An exception proves the rule: Lena Artz (1891–1976) and her legacy of botanical specimens.

Presenting Author
Andrea Weeks
Description
Lena Artz is one of many thousands of individuals who documented the plant biodiversity of the southeastern United States in the mid-20th century. But her accomplishments as a pioneering explorer of the Massanutten Mountains, which were uncovered only because of ongoing herbarium digitization in Virginia, is a case study of how interrogating the legacies of poorly known collectors can advance botanical research in the present day. In 2019, the collection notebooks and professional papers of Lena Artz were discovered during the salvage of the Lord Fairfax Community College Herbarium. Despite being occasionally acknowledged in print as an early contributor to knowledge about Central Appalachian shale barren ecosystems, Lena Artz's biography and her professional accomplishments were largely undocumented at the time of the discovery.
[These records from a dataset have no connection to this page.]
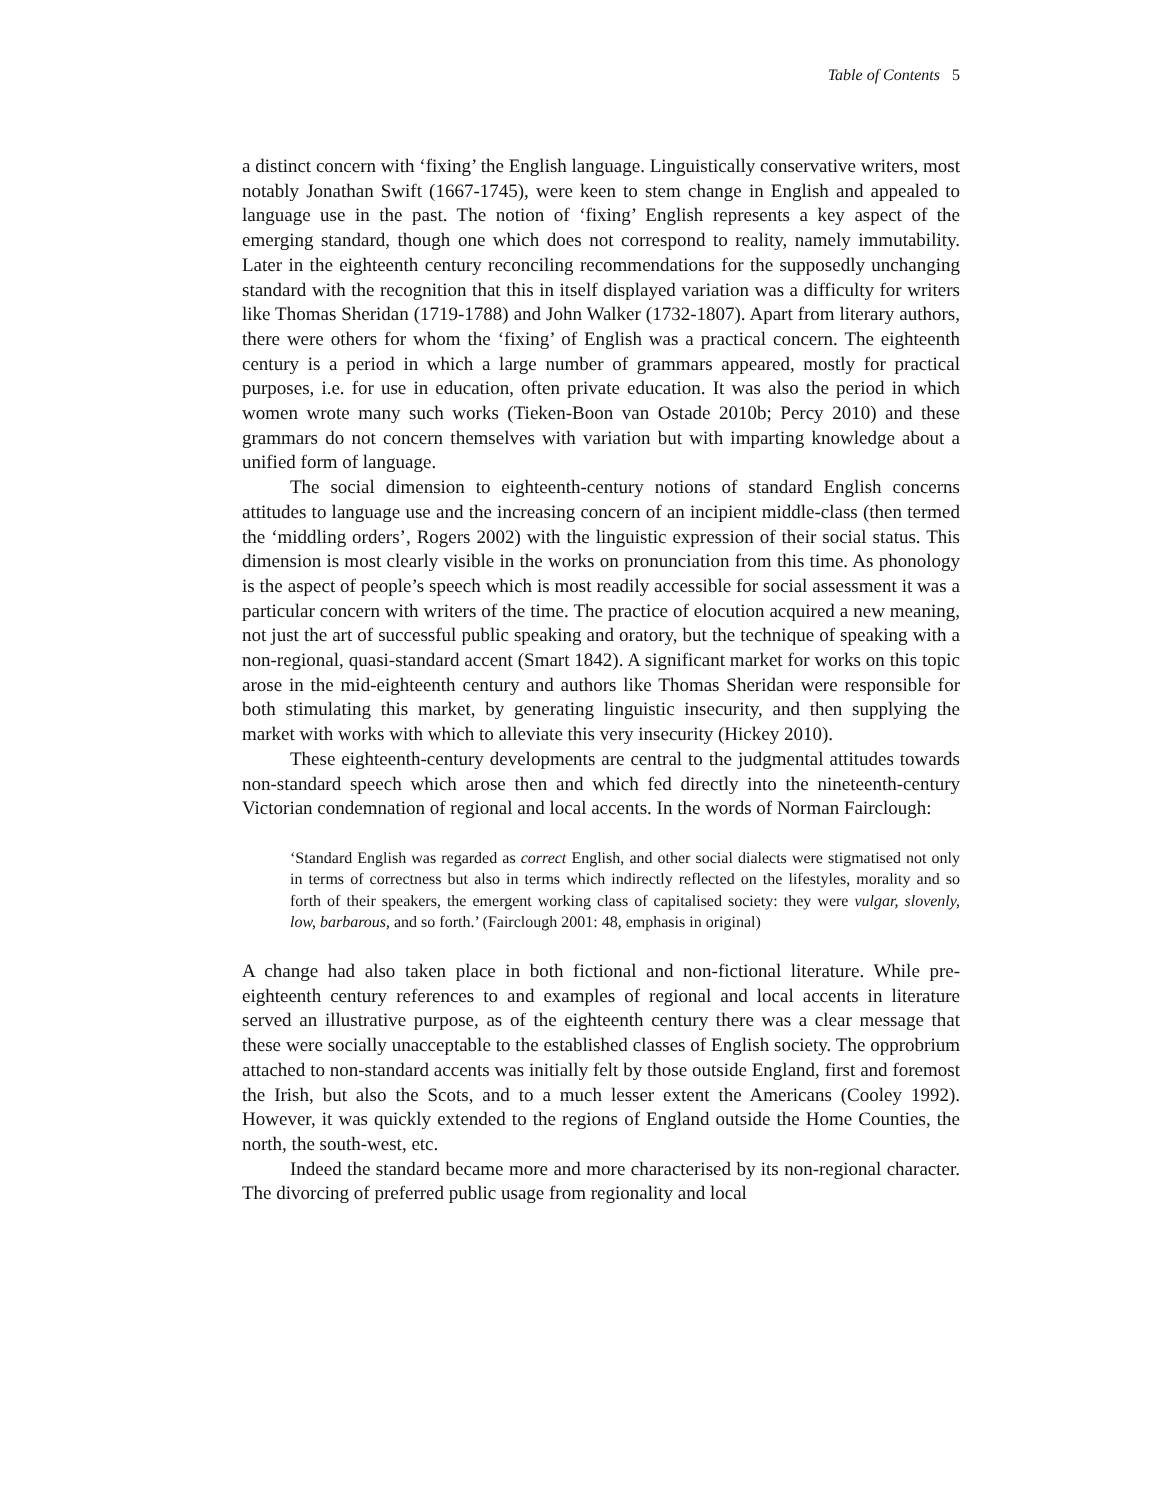Table of Contents 5
a distinct concern with ‘fixing’ the English language. Linguistically conservative writers, most notably Jonathan Swift (1667-1745), were keen to stem change in English and appealed to language use in the past. The notion of ‘fixing’ English represents a key aspect of the emerging standard, though one which does not correspond to reality, namely immutability. Later in the eighteenth century reconciling recommendations for the supposedly unchanging standard with the recognition that this in itself displayed variation was a difficulty for writers like Thomas Sheridan (1719-1788) and John Walker (1732-1807). Apart from literary authors, there were others for whom the ‘fixing’ of English was a practical concern. The eighteenth century is a period in which a large number of grammars appeared, mostly for practical purposes, i.e. for use in education, often private education. It was also the period in which women wrote many such works (Tieken-Boon van Ostade 2010b; Percy 2010) and these grammars do not concern themselves with variation but with imparting knowledge about a unified form of language.
The social dimension to eighteenth-century notions of standard English concerns attitudes to language use and the increasing concern of an incipient middle-class (then termed the ‘middling orders’, Rogers 2002) with the linguistic expression of their social status. This dimension is most clearly visible in the works on pronunciation from this time. As phonology is the aspect of people’s speech which is most readily accessible for social assessment it was a particular concern with writers of the time. The practice of elocution acquired a new meaning, not just the art of successful public speaking and oratory, but the technique of speaking with a non-regional, quasi-standard accent (Smart 1842). A significant market for works on this topic arose in the mid-eighteenth century and authors like Thomas Sheridan were responsible for both stimulating this market, by generating linguistic insecurity, and then supplying the market with works with which to alleviate this very insecurity (Hickey 2010).
These eighteenth-century developments are central to the judgmental attitudes towards non-standard speech which arose then and which fed directly into the nineteenth-century Victorian condemnation of regional and local accents. In the words of Norman Fairclough:
‘Standard English was regarded as correct English, and other social dialects were stigmatised not only in terms of correctness but also in terms which indirectly reflected on the lifestyles, morality and so forth of their speakers, the emergent working class of capitalised society: they were vulgar, slovenly, low, barbarous, and so forth.’ (Fairclough 2001: 48, emphasis in original)
A change had also taken place in both fictional and non-fictional literature. While pre-eighteenth century references to and examples of regional and local accents in literature served an illustrative purpose, as of the eighteenth century there was a clear message that these were socially unacceptable to the established classes of English society. The opprobrium attached to non-standard accents was initially felt by those outside England, first and foremost the Irish, but also the Scots, and to a much lesser extent the Americans (Cooley 1992). However, it was quickly extended to the regions of England outside the Home Counties, the north, the south-west, etc.
Indeed the standard became more and more characterised by its non-regional character. The divorcing of preferred public usage from regionality and local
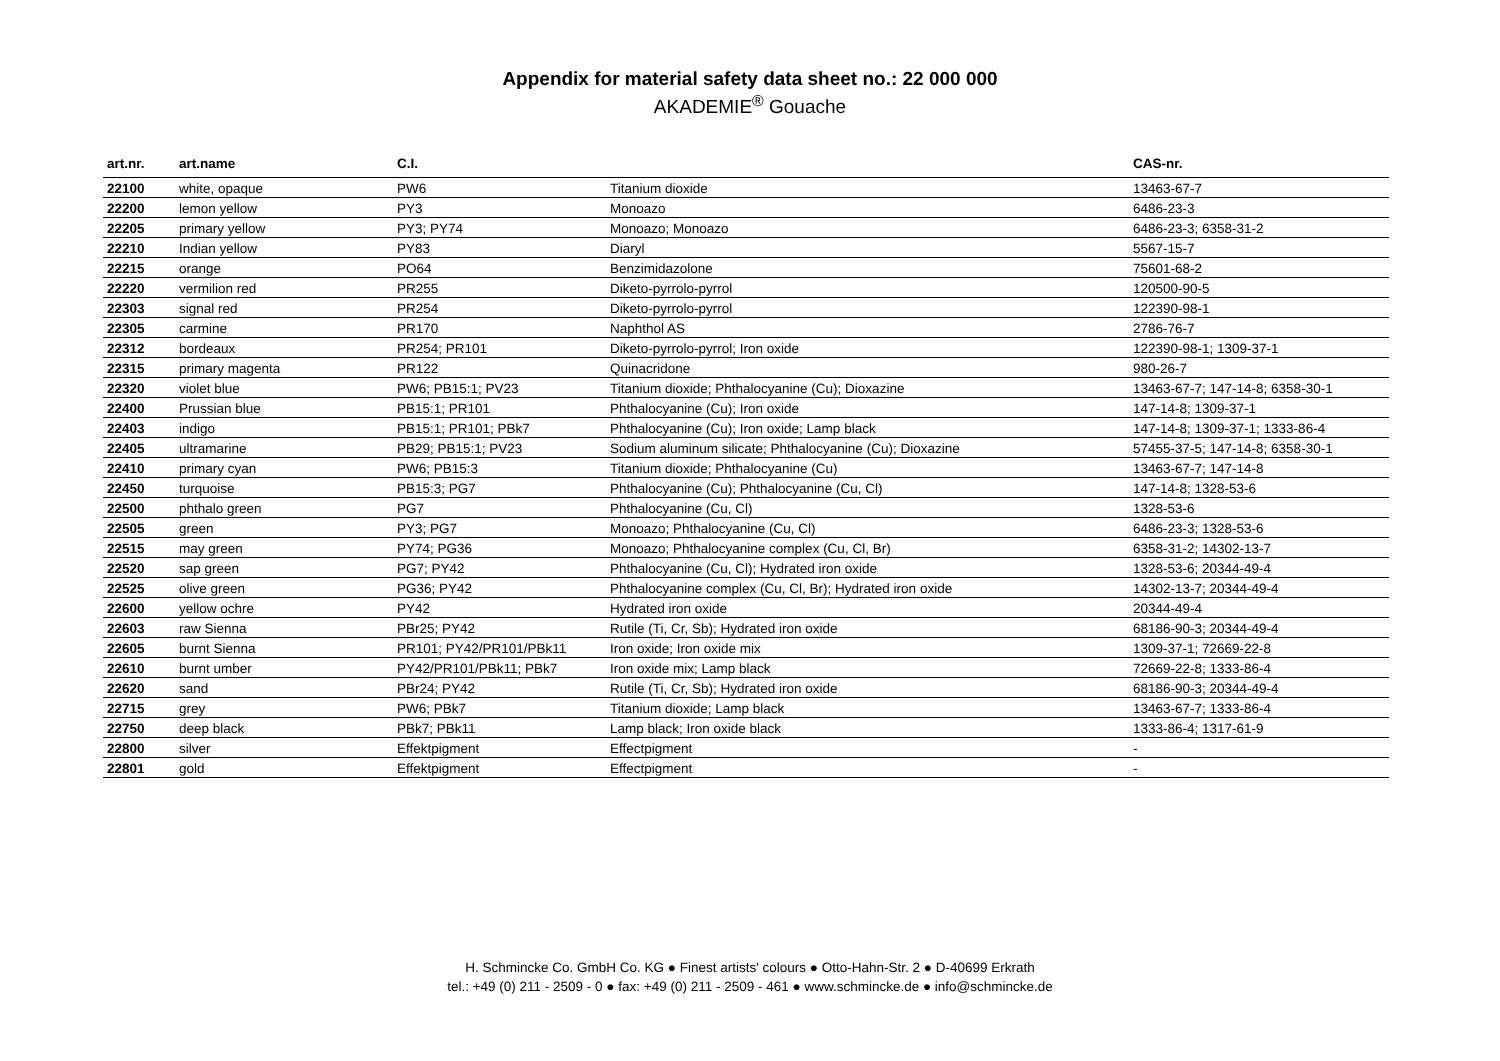Appendix for material safety data sheet no.: 22 000 000
AKADEMIE<sup>®</sup> Gouache
| art.nr. | art.name | C.I. | | CAS-nr. |
| --- | --- | --- | --- | --- |
| 22100 | white, opaque | PW6 | Titanium dioxide | 13463-67-7 |
| 22200 | lemon yellow | PY3 | Monoazo | 6486-23-3 |
| 22205 | primary yellow | PY3; PY74 | Monoazo; Monoazo | 6486-23-3; 6358-31-2 |
| 22210 | Indian yellow | PY83 | Diaryl | 5567-15-7 |
| 22215 | orange | PO64 | Benzimidazolone | 75601-68-2 |
| 22220 | vermilion red | PR255 | Diketo-pyrrolo-pyrrol | 120500-90-5 |
| 22303 | signal red | PR254 | Diketo-pyrrolo-pyrrol | 122390-98-1 |
| 22305 | carmine | PR170 | Naphthol AS | 2786-76-7 |
| 22312 | bordeaux | PR254; PR101 | Diketo-pyrrolo-pyrrol; Iron oxide | 122390-98-1; 1309-37-1 |
| 22315 | primary magenta | PR122 | Quinacridone | 980-26-7 |
| 22320 | violet blue | PW6; PB15:1; PV23 | Titanium dioxide; Phthalocyanine (Cu); Dioxazine | 13463-67-7; 147-14-8; 6358-30-1 |
| 22400 | Prussian blue | PB15:1; PR101 | Phthalocyanine (Cu); Iron oxide | 147-14-8; 1309-37-1 |
| 22403 | indigo | PB15:1; PR101; PBk7 | Phthalocyanine (Cu); Iron oxide; Lamp black | 147-14-8; 1309-37-1; 1333-86-4 |
| 22405 | ultramarine | PB29; PB15:1; PV23 | Sodium aluminum silicate; Phthalocyanine (Cu); Dioxazine | 57455-37-5; 147-14-8; 6358-30-1 |
| 22410 | primary cyan | PW6; PB15:3 | Titanium dioxide; Phthalocyanine (Cu) | 13463-67-7; 147-14-8 |
| 22450 | turquoise | PB15:3; PG7 | Phthalocyanine (Cu); Phthalocyanine (Cu, Cl) | 147-14-8; 1328-53-6 |
| 22500 | phthalo green | PG7 | Phthalocyanine (Cu, Cl) | 1328-53-6 |
| 22505 | green | PY3; PG7 | Monoazo; Phthalocyanine (Cu, Cl) | 6486-23-3; 1328-53-6 |
| 22515 | may green | PY74; PG36 | Monoazo; Phthalocyanine complex (Cu, Cl, Br) | 6358-31-2; 14302-13-7 |
| 22520 | sap green | PG7; PY42 | Phthalocyanine (Cu, Cl); Hydrated iron oxide | 1328-53-6; 20344-49-4 |
| 22525 | olive green | PG36; PY42 | Phthalocyanine complex (Cu, Cl, Br); Hydrated iron oxide | 14302-13-7; 20344-49-4 |
| 22600 | yellow ochre | PY42 | Hydrated iron oxide | 20344-49-4 |
| 22603 | raw Sienna | PBr25; PY42 | Rutile (Ti, Cr, Sb); Hydrated iron oxide | 68186-90-3; 20344-49-4 |
| 22605 | burnt Sienna | PR101; PY42/PR101/PBk11 | Iron oxide; Iron oxide mix | 1309-37-1; 72669-22-8 |
| 22610 | burnt umber | PY42/PR101/PBk11; PBk7 | Iron oxide mix; Lamp black | 72669-22-8; 1333-86-4 |
| 22620 | sand | PBr24; PY42 | Rutile (Ti, Cr, Sb); Hydrated iron oxide | 68186-90-3; 20344-49-4 |
| 22715 | grey | PW6; PBk7 | Titanium dioxide; Lamp black | 13463-67-7; 1333-86-4 |
| 22750 | deep black | PBk7; PBk11 | Lamp black; Iron oxide black | 1333-86-4; 1317-61-9 |
| 22800 | silver | Effektpigment | Effectpigment | - |
| 22801 | gold | Effektpigment | Effectpigment | - |
H. Schmincke Co. GmbH Co. KG ● Finest artists' colours ● Otto-Hahn-Str. 2 ● D-40699 Erkrath
tel.: +49 (0) 211 - 2509 - 0 ● fax: +49 (0) 211 - 2509 - 461 ● www.schmincke.de ● info@schmincke.de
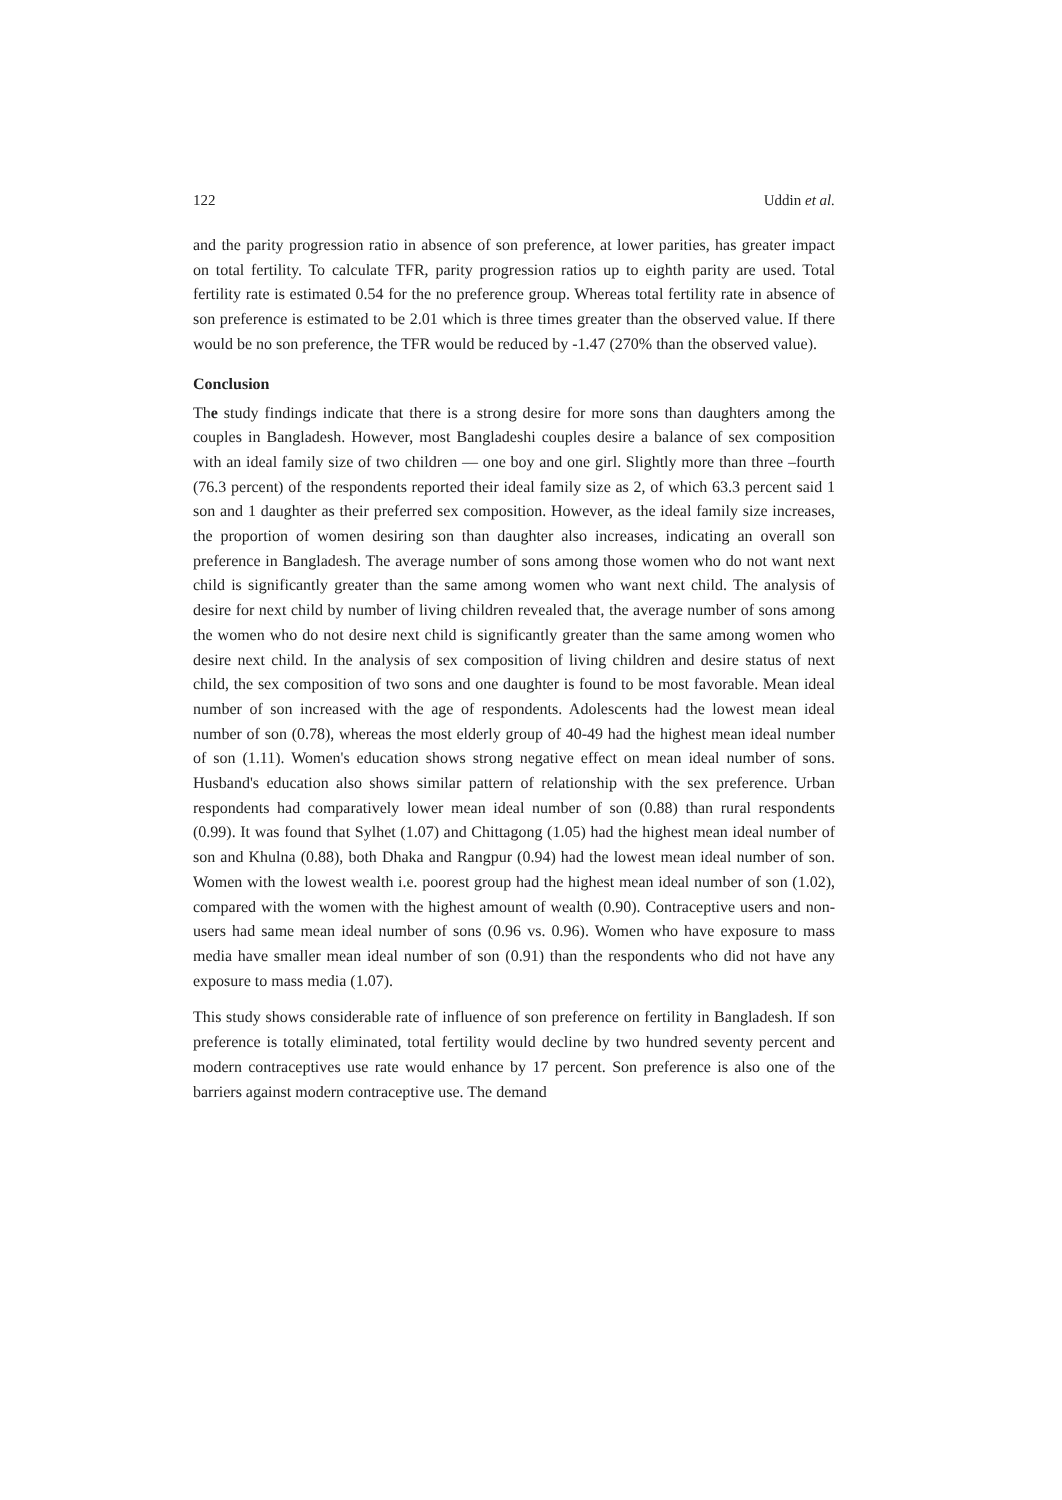122 Uddin et al.
and the parity progression ratio in absence of son preference, at lower parities, has greater impact on total fertility. To calculate TFR, parity progression ratios up to eighth parity are used. Total fertility rate is estimated 0.54 for the no preference group. Whereas total fertility rate in absence of son preference is estimated to be 2.01 which is three times greater than the observed value. If there would be no son preference, the TFR would be reduced by -1.47 (270% than the observed value).
Conclusion
The study findings indicate that there is a strong desire for more sons than daughters among the couples in Bangladesh. However, most Bangladeshi couples desire a balance of sex composition with an ideal family size of two children — one boy and one girl. Slightly more than three –fourth (76.3 percent) of the respondents reported their ideal family size as 2, of which 63.3 percent said 1 son and 1 daughter as their preferred sex composition. However, as the ideal family size increases, the proportion of women desiring son than daughter also increases, indicating an overall son preference in Bangladesh. The average number of sons among those women who do not want next child is significantly greater than the same among women who want next child. The analysis of desire for next child by number of living children revealed that, the average number of sons among the women who do not desire next child is significantly greater than the same among women who desire next child. In the analysis of sex composition of living children and desire status of next child, the sex composition of two sons and one daughter is found to be most favorable. Mean ideal number of son increased with the age of respondents. Adolescents had the lowest mean ideal number of son (0.78), whereas the most elderly group of 40-49 had the highest mean ideal number of son (1.11). Women's education shows strong negative effect on mean ideal number of sons. Husband's education also shows similar pattern of relationship with the sex preference. Urban respondents had comparatively lower mean ideal number of son (0.88) than rural respondents (0.99). It was found that Sylhet (1.07) and Chittagong (1.05) had the highest mean ideal number of son and Khulna (0.88), both Dhaka and Rangpur (0.94) had the lowest mean ideal number of son. Women with the lowest wealth i.e. poorest group had the highest mean ideal number of son (1.02), compared with the women with the highest amount of wealth (0.90). Contraceptive users and non-users had same mean ideal number of sons (0.96 vs. 0.96). Women who have exposure to mass media have smaller mean ideal number of son (0.91) than the respondents who did not have any exposure to mass media (1.07).
This study shows considerable rate of influence of son preference on fertility in Bangladesh. If son preference is totally eliminated, total fertility would decline by two hundred seventy percent and modern contraceptives use rate would enhance by 17 percent. Son preference is also one of the barriers against modern contraceptive use. The demand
This presentation describes how archival research, gumshoe detective work, and the curation of Artz’s ca. 2000 sheet exsiccatae across multiple institutions have worked synergistically to uncover the life and life’s work of this hidden figure in botany. The results provide insight on why she, like many other collectors whose collections inhabit museums and databases, become forgotten. The results also reveal the time-value of her collections for contemporary studies of rare, threatened and endangered plant species, for capturing the biodiversity of landscapes long since destroyed, and for informing studies of global climate change. Lastly, I show how Bionomia can be used as a tool to improve digital data about specimens across institutions using the curation of Artz’s exsiccatae as an example. I argue that assigning universal unique ID’s to historical collectors and appending these to their digitized specimen records is a tractable challenge for the herbarium community to meet that not only will help us achieve the vision of the extended specimen concept but will make collections-based research more inclusive in the 21st century.